Data for this task START
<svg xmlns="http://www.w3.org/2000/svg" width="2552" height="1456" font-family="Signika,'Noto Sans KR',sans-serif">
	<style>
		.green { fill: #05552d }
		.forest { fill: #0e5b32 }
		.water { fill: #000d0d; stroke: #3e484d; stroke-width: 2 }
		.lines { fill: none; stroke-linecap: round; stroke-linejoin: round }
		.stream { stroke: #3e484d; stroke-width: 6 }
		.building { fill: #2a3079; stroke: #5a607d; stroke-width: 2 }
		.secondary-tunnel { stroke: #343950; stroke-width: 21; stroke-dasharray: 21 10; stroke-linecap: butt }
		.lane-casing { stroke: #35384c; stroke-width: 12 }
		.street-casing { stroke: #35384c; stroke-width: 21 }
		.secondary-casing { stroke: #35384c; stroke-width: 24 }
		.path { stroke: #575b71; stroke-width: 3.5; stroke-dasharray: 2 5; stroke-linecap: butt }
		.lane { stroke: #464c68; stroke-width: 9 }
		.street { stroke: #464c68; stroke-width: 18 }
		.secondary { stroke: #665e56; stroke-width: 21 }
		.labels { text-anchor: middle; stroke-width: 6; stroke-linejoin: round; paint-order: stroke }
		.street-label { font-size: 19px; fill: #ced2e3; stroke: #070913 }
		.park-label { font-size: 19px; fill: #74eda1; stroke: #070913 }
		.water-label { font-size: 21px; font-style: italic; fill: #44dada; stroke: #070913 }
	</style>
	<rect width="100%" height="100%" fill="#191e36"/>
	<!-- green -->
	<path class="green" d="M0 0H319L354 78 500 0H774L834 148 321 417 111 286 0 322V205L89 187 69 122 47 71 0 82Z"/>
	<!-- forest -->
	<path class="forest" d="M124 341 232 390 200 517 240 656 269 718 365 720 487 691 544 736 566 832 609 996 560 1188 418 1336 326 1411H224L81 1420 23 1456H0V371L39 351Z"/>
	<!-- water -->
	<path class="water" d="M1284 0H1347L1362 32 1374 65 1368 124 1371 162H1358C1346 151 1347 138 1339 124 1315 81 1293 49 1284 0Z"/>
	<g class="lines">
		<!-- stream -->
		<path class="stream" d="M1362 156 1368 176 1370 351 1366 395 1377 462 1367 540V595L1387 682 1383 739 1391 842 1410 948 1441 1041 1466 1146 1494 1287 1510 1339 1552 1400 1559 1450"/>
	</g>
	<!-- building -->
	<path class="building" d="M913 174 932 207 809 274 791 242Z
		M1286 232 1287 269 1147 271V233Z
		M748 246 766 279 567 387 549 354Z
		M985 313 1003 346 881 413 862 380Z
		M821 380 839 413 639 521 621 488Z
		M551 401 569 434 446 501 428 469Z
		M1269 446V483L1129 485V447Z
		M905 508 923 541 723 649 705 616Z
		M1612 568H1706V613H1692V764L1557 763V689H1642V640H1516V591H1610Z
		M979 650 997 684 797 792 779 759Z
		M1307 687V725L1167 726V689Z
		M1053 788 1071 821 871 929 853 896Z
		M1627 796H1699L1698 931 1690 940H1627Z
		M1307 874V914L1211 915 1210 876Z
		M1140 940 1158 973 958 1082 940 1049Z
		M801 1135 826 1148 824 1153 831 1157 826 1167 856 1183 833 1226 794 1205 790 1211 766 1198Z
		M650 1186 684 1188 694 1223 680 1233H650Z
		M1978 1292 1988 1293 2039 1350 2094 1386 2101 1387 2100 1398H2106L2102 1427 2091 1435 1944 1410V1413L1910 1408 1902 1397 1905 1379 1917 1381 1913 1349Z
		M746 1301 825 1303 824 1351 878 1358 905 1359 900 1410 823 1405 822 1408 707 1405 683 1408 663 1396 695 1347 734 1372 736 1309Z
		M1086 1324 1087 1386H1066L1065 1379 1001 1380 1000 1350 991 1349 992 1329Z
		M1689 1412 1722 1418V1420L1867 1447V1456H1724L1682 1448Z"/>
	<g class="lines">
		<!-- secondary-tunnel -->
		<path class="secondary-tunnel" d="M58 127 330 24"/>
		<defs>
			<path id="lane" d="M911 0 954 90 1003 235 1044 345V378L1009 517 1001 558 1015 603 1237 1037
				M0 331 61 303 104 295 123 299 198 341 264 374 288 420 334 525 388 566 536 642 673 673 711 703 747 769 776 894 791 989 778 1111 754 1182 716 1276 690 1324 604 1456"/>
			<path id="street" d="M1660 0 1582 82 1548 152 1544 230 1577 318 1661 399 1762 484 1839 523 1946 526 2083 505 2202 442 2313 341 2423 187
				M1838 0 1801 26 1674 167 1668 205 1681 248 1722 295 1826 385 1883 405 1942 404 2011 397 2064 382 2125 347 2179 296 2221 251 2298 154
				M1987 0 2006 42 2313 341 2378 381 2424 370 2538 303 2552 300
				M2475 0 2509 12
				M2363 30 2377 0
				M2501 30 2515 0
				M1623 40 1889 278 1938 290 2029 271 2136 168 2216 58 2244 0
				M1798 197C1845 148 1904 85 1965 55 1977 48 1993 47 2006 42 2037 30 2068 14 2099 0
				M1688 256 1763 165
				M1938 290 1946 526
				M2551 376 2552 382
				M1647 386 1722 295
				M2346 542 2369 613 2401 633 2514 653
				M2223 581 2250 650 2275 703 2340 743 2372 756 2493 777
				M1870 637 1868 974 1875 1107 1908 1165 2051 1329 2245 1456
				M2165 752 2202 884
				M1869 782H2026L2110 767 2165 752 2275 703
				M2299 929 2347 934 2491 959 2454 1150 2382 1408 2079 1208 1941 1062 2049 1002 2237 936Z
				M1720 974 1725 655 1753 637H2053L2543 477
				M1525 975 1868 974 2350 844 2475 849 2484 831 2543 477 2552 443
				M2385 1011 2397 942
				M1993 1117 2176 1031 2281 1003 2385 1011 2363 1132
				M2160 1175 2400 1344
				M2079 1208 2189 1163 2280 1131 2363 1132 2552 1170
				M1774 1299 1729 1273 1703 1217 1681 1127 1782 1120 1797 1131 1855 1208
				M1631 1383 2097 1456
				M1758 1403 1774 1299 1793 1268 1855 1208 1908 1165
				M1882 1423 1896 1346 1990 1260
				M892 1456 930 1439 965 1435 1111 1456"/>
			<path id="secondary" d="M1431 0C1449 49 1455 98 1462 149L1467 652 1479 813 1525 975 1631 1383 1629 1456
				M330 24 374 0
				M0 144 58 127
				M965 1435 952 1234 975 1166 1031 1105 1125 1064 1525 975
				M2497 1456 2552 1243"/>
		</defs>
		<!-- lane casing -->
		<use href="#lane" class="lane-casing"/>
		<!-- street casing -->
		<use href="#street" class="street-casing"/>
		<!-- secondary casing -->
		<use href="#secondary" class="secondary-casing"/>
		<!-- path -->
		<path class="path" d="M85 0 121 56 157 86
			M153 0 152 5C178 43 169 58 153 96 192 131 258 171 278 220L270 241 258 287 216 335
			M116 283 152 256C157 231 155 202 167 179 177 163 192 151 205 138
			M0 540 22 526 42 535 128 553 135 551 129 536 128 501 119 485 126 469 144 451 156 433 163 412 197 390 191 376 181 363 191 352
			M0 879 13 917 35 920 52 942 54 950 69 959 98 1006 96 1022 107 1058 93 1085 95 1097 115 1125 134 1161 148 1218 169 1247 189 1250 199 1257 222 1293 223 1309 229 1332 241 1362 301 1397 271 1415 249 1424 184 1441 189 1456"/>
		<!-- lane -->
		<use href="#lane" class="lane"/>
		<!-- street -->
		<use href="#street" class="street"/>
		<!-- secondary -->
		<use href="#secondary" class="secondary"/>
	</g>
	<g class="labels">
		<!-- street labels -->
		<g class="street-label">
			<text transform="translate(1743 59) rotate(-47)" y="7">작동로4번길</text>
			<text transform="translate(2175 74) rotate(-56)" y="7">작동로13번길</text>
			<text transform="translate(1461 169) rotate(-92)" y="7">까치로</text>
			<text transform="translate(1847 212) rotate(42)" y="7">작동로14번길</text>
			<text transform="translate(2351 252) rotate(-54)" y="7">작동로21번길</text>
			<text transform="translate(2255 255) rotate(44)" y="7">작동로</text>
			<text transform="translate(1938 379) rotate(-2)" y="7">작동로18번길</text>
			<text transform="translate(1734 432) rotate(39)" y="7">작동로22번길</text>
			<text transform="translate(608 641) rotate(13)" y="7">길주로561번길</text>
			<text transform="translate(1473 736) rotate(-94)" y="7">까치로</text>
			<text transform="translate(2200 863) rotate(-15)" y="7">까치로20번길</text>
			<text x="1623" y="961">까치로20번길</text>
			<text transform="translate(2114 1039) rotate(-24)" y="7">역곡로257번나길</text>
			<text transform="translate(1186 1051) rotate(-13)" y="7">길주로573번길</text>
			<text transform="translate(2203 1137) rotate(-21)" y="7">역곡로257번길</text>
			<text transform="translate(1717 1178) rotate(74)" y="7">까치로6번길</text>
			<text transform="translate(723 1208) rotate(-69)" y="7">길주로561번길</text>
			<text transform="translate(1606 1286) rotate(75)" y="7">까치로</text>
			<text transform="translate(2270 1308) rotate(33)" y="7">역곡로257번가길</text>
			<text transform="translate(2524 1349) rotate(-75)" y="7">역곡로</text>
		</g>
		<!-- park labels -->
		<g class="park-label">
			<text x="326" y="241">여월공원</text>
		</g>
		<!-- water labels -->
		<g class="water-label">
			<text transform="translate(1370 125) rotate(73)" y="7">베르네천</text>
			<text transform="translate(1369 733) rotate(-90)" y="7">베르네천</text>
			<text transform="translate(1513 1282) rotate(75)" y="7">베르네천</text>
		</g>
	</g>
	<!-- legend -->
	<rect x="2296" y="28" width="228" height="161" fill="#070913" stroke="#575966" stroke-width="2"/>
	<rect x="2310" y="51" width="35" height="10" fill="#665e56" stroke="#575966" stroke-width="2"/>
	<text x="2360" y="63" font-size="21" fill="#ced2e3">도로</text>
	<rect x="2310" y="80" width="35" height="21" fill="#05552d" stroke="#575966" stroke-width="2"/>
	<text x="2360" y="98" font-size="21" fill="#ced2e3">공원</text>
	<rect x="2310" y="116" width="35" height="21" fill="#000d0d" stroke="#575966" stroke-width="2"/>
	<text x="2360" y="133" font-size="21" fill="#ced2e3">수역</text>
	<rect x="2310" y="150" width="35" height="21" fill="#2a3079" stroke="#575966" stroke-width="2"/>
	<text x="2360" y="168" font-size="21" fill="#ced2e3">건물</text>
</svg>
Data for this task END
■ **Problem to solve**:
In the data above, which lines lie between the line with "none; stroke-linecap: round;" and the line with "#464c68; stroke-width: 9", inclusive? Print those lines exactly and nothing else.

■ **Response area**:
		.lines { fill: none; stroke-linecap: round; stroke-linejoin: round }
		.stream { stroke: #3e484d; stroke-width: 6 }
		.building { fill: #2a3079; stroke: #5a607d; stroke-width: 2 }
		.secondary-tunnel { stroke: #343950; stroke-width: 21; stroke-dasharray: 21 10; stroke-linecap: butt }
		.lane-casing { stroke: #35384c; stroke-width: 12 }
		.street-casing { stroke: #35384c; stroke-width: 21 }
		.secondary-casing { stroke: #35384c; stroke-width: 24 }
		.path { stroke: #575b71; stroke-width: 3.5; stroke-dasharray: 2 5; stroke-linecap: butt }
		.lane { stroke: #464c68; stroke-width: 9 }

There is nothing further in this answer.